Он почувствовал невыносимую острую боль. Казалось, что-то рвет, разрывает его сердце. Боже мой, думал он, неужели я способен так страдать изза любви? Я смотрю на себя и ничего не могу поделать. Знаю, что если я опять потеряю ее, моя страсть не утихнет. Я анатомирую свое чувство, как труп в морге, но от этого моя боль становится в тысячу раз сильнее. Знаю, что в конце концов все пройдет, но и это мне не помогает. Невидящими глазами Равик уставился в окно, чувствуя себя до нелепости смешным… Но и это не могло ничего изменить…»
Они расставались и снова мирились, даже ездили вдвоем на уик-энд в курортное местечко у океана. Но это была лишь агония — любовь умирала, не желая сдаваться.
Ведь, как напишет Ремарк, надежда умирает тяжелее, чем сам человек. И она, истончившаяся, как мартовский лед, все еще жила.
29Однажды Марлен сообщила:
— Мне в партнеры для нового фильма подобрали самого известного французского киноактера. Бони, это тот самый из великолепного фильма «Большие иллюзии». Только он, наверно, совсем не говорит по-английски. Придется его опекать.
Заключив контракт со студией «ХХ век-Фокс» Жан Габен прибыл в Голливуд. Студия поселила прибывшего актера в бунгало, в котором жил Ремарк. В его распоряжение предоставили «роллсройс» с шофером и яхту. Габен стал новым королем Голливуда. Марлен приступила к опеке француза: начала готовить свои термосы с бульонами и утренние яичницы-болтуньи. Фото Жана появились в гостиной Марлен. Габен не знал, что судьба его на несколько лет предрешена и что его ждет прекрасная и мучительная любовь.
Ремарк решил перебраться в Нью-Йорк.
— Ты собираешься меня покинуть? — спросила Марлен точно так же, как когда-то фон Штернберга — с неподвижным, словно скованным горем лицом.
— Гавань не может покинуть корабль, отплывший накануне вечером.
— Так ты уезжаешь или нет?
— Я уезжаю, печаль моя. Я хотел обратить тебя в счастье, но мне не хватает былого могущества.
— Но я же люблю тебя!
— Ты по-своему представляешь любовь, печаль моя.

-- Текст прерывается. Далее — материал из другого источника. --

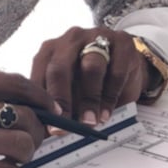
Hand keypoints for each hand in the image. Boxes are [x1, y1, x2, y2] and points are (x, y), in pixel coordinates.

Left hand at [31, 26, 148, 126]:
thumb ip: (60, 102)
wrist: (127, 62)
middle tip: (64, 125)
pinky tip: (106, 114)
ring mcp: (97, 37)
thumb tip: (48, 130)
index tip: (46, 124)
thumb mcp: (72, 87)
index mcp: (52, 49)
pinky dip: (110, 96)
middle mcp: (70, 40)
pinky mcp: (122, 44)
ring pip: (90, 67)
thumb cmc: (91, 78)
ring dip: (89, 99)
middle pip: (60, 67)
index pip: (40, 71)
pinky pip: (116, 71)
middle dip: (61, 99)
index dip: (41, 99)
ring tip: (90, 122)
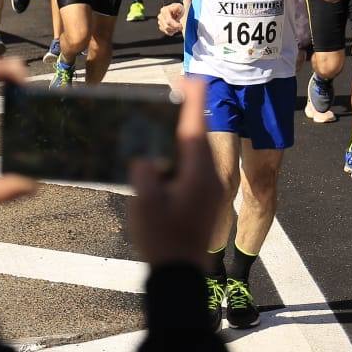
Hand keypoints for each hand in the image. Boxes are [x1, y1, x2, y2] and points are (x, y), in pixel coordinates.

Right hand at [128, 77, 220, 266]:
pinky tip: (163, 154)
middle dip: (186, 112)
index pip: (195, 125)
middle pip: (197, 134)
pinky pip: (193, 165)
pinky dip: (180, 153)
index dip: (192, 98)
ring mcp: (208, 187)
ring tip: (164, 118)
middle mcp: (208, 175)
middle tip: (173, 91)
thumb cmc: (162, 240)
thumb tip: (143, 156)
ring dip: (182, 133)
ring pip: (196, 150)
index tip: (190, 75)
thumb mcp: (144, 204)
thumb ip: (143, 172)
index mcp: (196, 170)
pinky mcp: (202, 198)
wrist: (179, 276)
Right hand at [158, 1, 184, 36]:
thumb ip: (178, 8)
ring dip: (174, 30)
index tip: (181, 26)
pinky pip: (166, 32)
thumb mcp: (180, 6)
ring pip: (166, 30)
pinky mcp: (161, 26)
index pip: (169, 21)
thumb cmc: (178, 9)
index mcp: (164, 10)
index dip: (175, 25)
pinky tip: (175, 28)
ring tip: (178, 26)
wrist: (175, 11)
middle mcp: (160, 16)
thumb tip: (176, 10)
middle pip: (167, 27)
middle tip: (181, 27)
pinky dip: (172, 32)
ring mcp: (160, 21)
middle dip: (175, 28)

Ты производишь тысячу оборотов в минуту, а для меня норма сто. Мне требуются часы, чтобы выразить свою любовь к тебе, а ты справляешься с этим за пять минут и убегаешь дальше…Счастливого пути, пума…
Вскоре Марлен получила прощальное письмо.

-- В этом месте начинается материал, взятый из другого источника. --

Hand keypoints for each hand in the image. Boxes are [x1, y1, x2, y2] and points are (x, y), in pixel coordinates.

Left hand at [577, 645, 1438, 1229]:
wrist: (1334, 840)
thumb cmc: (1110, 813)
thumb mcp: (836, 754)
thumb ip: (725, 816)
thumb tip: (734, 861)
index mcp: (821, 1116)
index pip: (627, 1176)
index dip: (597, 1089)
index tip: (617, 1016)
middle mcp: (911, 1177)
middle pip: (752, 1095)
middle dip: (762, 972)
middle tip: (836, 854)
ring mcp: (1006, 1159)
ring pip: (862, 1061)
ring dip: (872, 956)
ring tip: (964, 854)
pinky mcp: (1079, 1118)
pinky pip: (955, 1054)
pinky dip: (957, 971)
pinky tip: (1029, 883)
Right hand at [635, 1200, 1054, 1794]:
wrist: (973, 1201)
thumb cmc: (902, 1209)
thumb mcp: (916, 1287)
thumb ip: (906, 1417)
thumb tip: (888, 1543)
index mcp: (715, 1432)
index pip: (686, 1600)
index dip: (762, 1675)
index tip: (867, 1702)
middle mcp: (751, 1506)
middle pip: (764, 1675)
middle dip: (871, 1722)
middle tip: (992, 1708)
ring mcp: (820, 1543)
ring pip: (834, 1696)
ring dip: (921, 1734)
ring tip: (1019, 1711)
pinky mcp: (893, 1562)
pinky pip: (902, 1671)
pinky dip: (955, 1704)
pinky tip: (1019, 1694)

«Самой непритязательной и самой притязательной! Равик, злополучный даритель, держит свое сердце высоко, как факел, и благодарит тебя, пума юношиня, соратница, мальчик-принц, зеркало и чистый хрусталь, в котором разгорается и сверкает его фантазия, за все, что ты дала ему. И богов за то, что они подарили тебя миру и на некоторое время ему…»
Приписка: только что скончался ввиду общего упадка сил и недоедания — св. Антоний Уэствудский, урожденный Дон Кихот, похороны состоялись уже четыре недели назад.
Это последнее, как считал Ремарк, письмо послано 1 ноября 1940 года из нью-йоркского отеля «Шерри-Низерленд», где он поселился. Марлен немедленно позвонила, говорила бурно и искренне о глубоких чувствах, связывающих ее с Эрихом, о нежелании терять его. Она предлагала взамен любви дружбу. Но он был непримирим. «Любовь не пятнают дружбой. Конец есть конец».
30В апреле 1941 года Марлен переезжает с Жаном Габеном в общий дом в Брентвуде. Это не очередная связь увлекающейся актрисы, это очередная Великая любовь.
Ремарк тоже увлечен другой женщиной и всеми силами старается освободиться от любви к Марлен. Но газетное сообщение о ее совместной жизни с Габеном приводит его в бешенство. Ревность и обида вспыхивают с новой силой.
Ремарк просит Марлен вернуть его письма и вскоре получает их. А затем отправляет их обратно, приложив к письму рисунок Эжена Делакруа, изображающий львиц.
«Невозможно к чему-нибудь из этого прикоснуться — но невозможно также это пламя превратить в добропорядочно тлеющие угли телефонного знакомства. Невозможно как святотатство — лишь то, что обрываешь, остается. Поэтому: адье!